_Required action_:
Find the line containing "07.08.2026, 10:33" in the data below, then output that line and each one after it exactly, with nothing else.

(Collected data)
Content starts

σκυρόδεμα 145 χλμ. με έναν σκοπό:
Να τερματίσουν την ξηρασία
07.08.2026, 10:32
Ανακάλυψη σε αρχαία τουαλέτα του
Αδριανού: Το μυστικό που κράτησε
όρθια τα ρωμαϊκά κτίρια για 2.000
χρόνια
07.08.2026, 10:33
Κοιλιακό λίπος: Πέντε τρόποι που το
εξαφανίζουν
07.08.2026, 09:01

Content ends

_Solution_:
07.08.2026, 10:33
Κοιλιακό λίπος: Πέντε τρόποι που το
εξαφανίζουν
07.08.2026, 09:01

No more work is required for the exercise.